Documenting practical performance is a little more challenging, but even more important--we all know that "book smart" and "street smart" are not the same thing. To begin with, you must have a detailed description of exactly what the test required students to do. For a firearms class, the description might be something such as this: "While wearing full military-style uniform, including the duty belt and service weapon, draw and fire two rounds in a maximum of 2.5 seconds at a Smith & Wesson silhouette ("light bulb") target posted at 7.5 yards. Both rounds must hit in the yellow portion of the target to count. Repeat for a total of ten rounds. Minimum of 80% accuracy within time limits to pass." Note that this description includes the following items:
- Physical setup
- Required equipment
- Detailed description of the skill to be performed
- Criteria for passing the test
Developing these descriptions ahead of time will not only make it easier for you to document performance, it will also make it easier on your students, because they will know exactly what they are expected to do.
The most challenging kind of practical test--and the most difficult to document well--is simulation training. Simulations, by definition, are not static tests of particular skills in isolation. Instead, they involve multiple skills in dynamic and evolving contexts. The secret is to spend time up front, identifying the knowledge, skills, and abilities to be tested, and developing a score sheet for scenario leaders to use in evaluating performance. Because simulations involve multiple skills, it's important to agree ahead of time how these should be weighted. Some skills or decisions may be deemed critical skills, while other may be desirable, but not critical. For example, neglecting to search an arrested person might trigger an automatic failure, while improper (but secure) handcuffing technique might only call for a point deduction.

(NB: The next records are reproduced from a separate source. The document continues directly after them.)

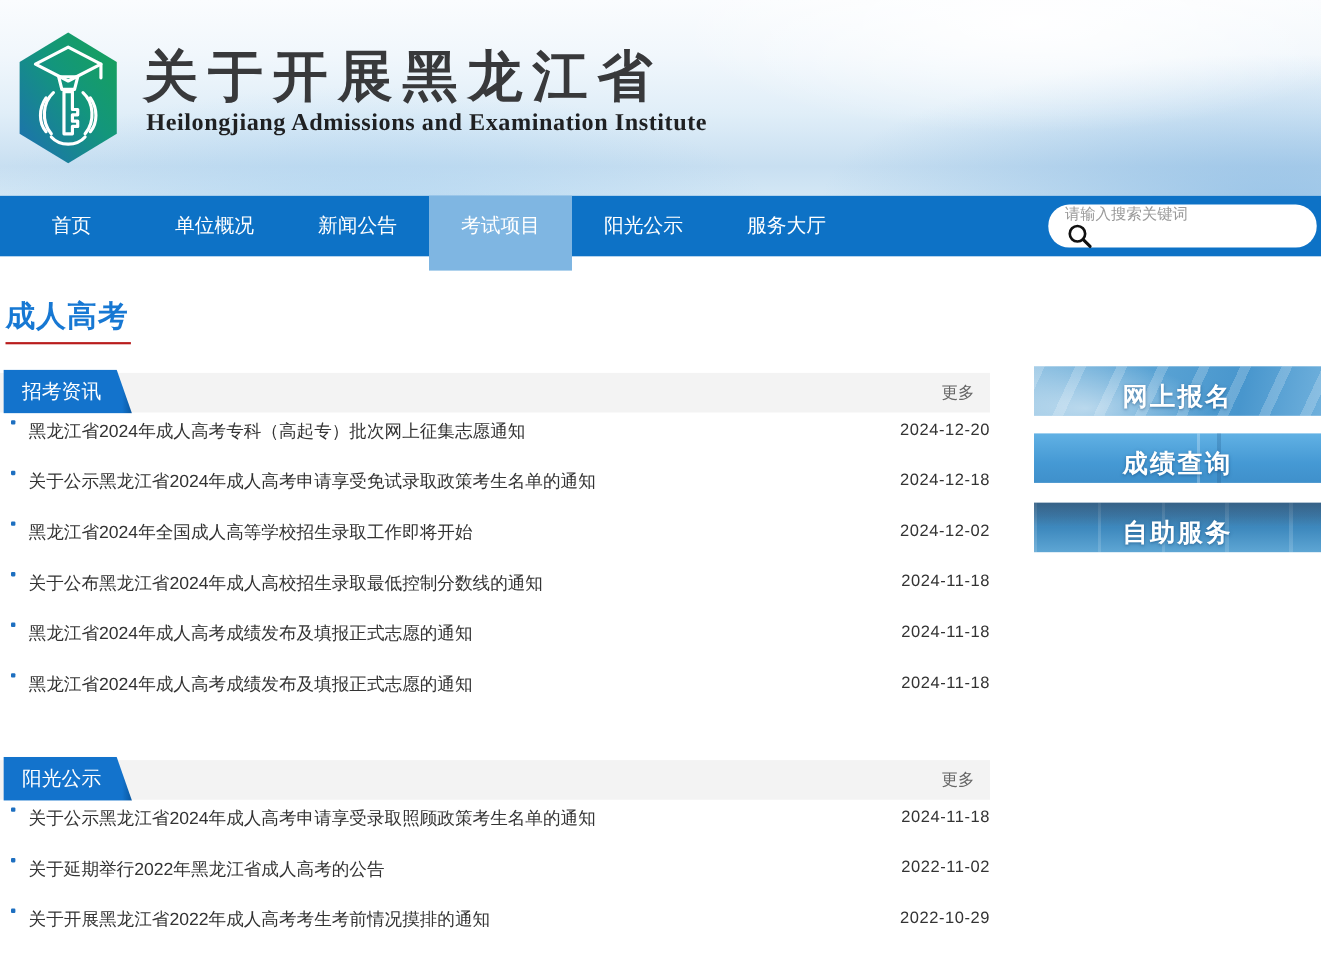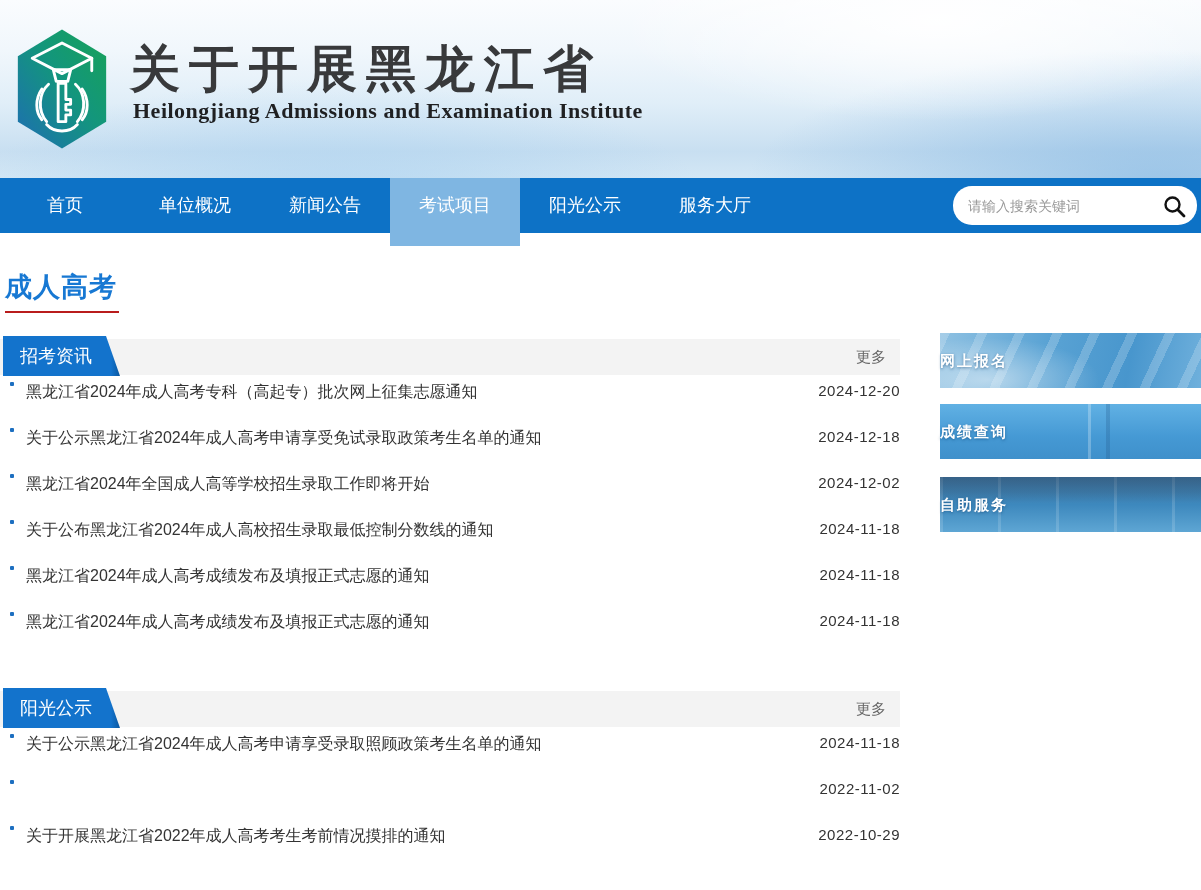"请输入搜索关键词" .search { align-items: center -> flex-start; flex-direction: none -> column }
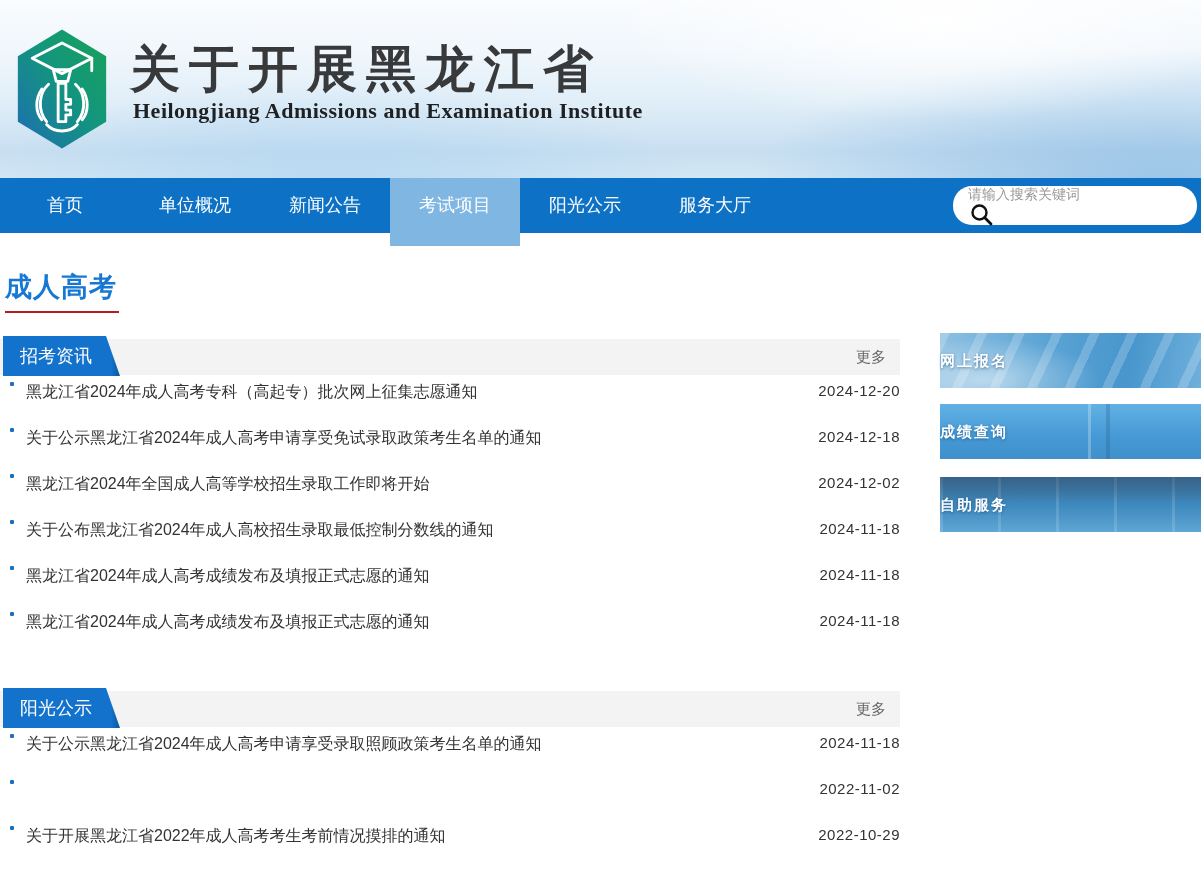"网上报名" .side-btn { font-size: 15px -> 23px; height: 55px -> 45px; text-align: left -> center }
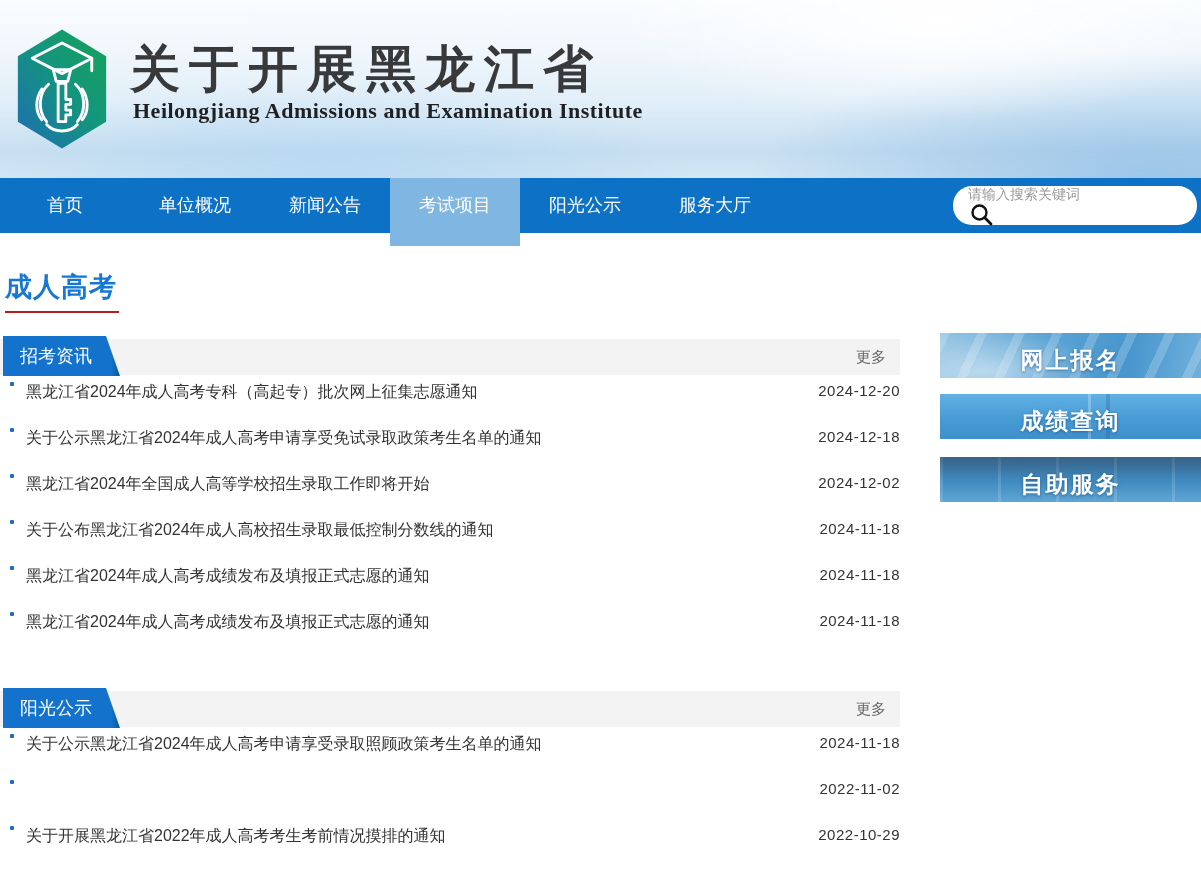"关于延期举行2022年黑龙江省成人高考的公告" a.news-title { html: none -> <a>关于延期举行2022年黑龙江省成人高考的公告</a> }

Whenever possible, videotape students completing simulations--and retain the tapes. It's a good training tool, and it is excellent insurance against a failure-to-train lawsuit. Just as cruiser-mounted video cameras can show a defendant's drunken behavior prior to an arrest--in stark contrast to his sober courtroom demeanor, a video of a student going through a simulation can save a lot of "he said--she said" arguments about what really happened.

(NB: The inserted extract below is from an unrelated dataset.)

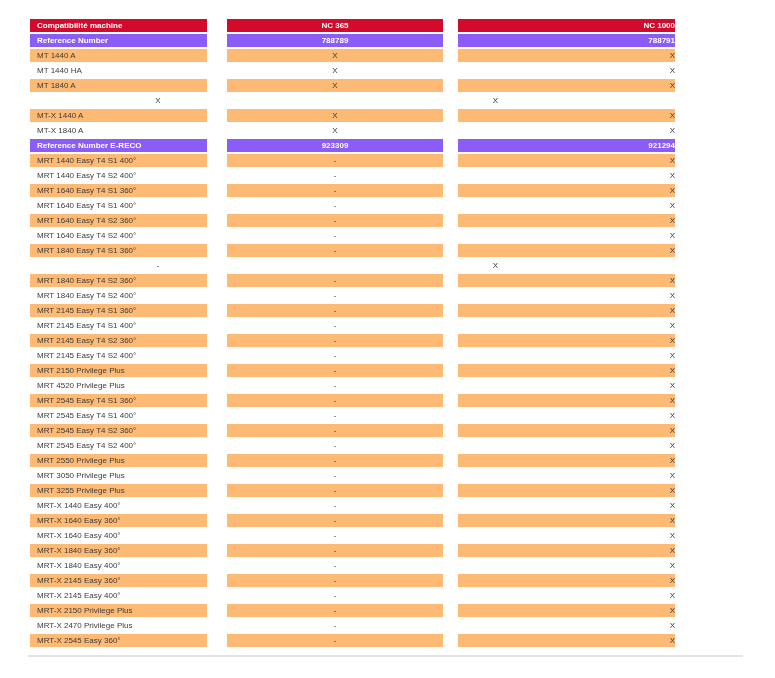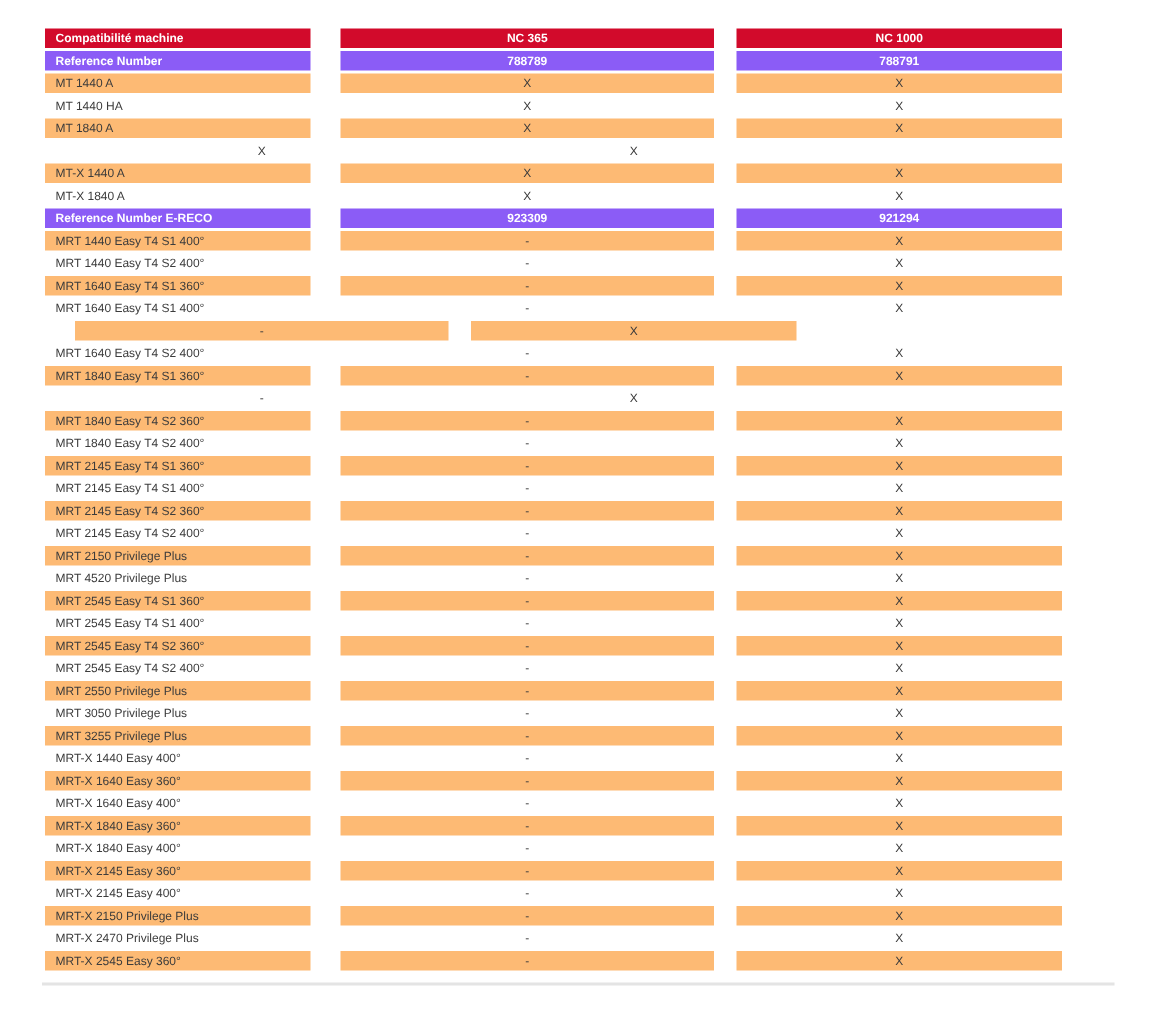"NC 365" .c2 { width: 249px -> 216px }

An incidental benefit of videotaping student performance in simulations is that it encourages the agency to think twice about retaining an employee who cannot perform to standards. Training records are subject to discovery, and a video documenting inadequate performance would be powerful ammunition in the hands of a plaintiff's attorney.
Remember, conducting training is only half your job--documenting it well is the other half. If you don't do the second half, you might as well not have done the first. The old saying is just as true for training officers as for patrol officers handling calls on the street: "If it's not written down, it didn't happen."